Slow and steady wins the race

Begin your tracing quest by providing a mechanism which will “turn on” tracing manually. Suppose you have a REST API, by detecting a special request header, say “X-AdHocTrace”, will inform the service that tracing has been requested. This will enable tracing to all downstream servers as well. We use swagger at Outbrain and added the header automatically:

window.onload = function() {
 const ui = SwaggerUIBundle({
 url: "../api/swagger/apiDocs",
 requestInterceptor: function(request) {
   request.headers['X-AdHocTrace'] = "true";
   return request;
}

When developers are testing their services (locally or remotely) they automatically get all their calls traced when using swagger.

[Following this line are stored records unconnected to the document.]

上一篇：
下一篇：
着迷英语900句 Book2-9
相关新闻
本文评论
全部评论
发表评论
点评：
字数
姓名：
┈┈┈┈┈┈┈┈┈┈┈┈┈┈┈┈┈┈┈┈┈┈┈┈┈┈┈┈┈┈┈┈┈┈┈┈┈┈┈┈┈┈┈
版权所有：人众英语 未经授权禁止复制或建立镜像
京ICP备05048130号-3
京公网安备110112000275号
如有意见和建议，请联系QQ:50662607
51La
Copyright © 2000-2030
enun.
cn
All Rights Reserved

Overtime you can add more sophisticated sampling mechanisms. For instance you could sample all request that result in a 500 HTTP status code.

It’s a trap

Despite being around for a while, the tracing world has no official standards. Sure there is ZipKin, OpenTracing and OpenCensus but
they are frameworks and opinionated implementations of tracing. There is a W3C working group in progress and then there’s proprietary vendor solutions. Don’t use out-of-the box tracing frameworks and expose them as a direct dependency in your code. Instead, create a wrapped tracer which mimics a known tracer and tailored it to your own organization. Treat the tracer as a combination of metrics and logger. Hide creating traces internally to components, e.g. JDBC driver, but allow developers to enhance or enrich the trace with business specific logic:

public class UserDao {
  static Tracer tracer = TracerProvider.getTracer();
  public boolean delete(long userId) {
    tracer.log("deleting user " + userId);
    tracer.tag("userId", userId) // Or use a tag
    ...
  }
}

Trace be Nimble. Trace be Silent.

We took a quick and silent approach within Outbrain’s tracing infrastructure. We use metrics to record tracing activity such as span creation rates and internal trace errors. We decided to not log trace errors as this may bombard an application with logs that owners won’t know how to solve. Test what would happen if your trace collector is non-responsive or slow to accept requests. Application should behave normally even when trace infrastructure falls apart.

Another trick we used was wrapping tags and (trace) logs with lambdas (Supplier in JAVA lexicon). If you have an expensive tag, say a request body, use a lambda:

tracer.withTag(“body”, () -> objectMapper.writeValueAsString(pojo))

Due to Outbrain’s ad hoc tracing approach, expensive tags are only executed a small fraction of the time thus saving on performance.

Integration Tests

Do you have integration test or a simulated environment? Why not enable tracing in the tests? It is a good way to see how tracing behaves in near production like scenarios without overloading your services. The other benefit is when a test fails you have a trace which can help you troubleshoot.

In conclusion

Treat tracing as additional monitor tool in the ecosystem, not a replacement. Start slow, increment your changes, be silent and performance neutral. We abstracted creating spans within our own framework so developers don’t create spans themselves. Finally, treat the tracer as a combination of a logging and metrics.

For me, the most valuable insight to tracing was detailed understanding of Outbrain’s business flows. A new employee joining a team can examine a trace to see the critical code path for specific business requests. Reviewing traces has a self-documentation feature that we didn’t expect.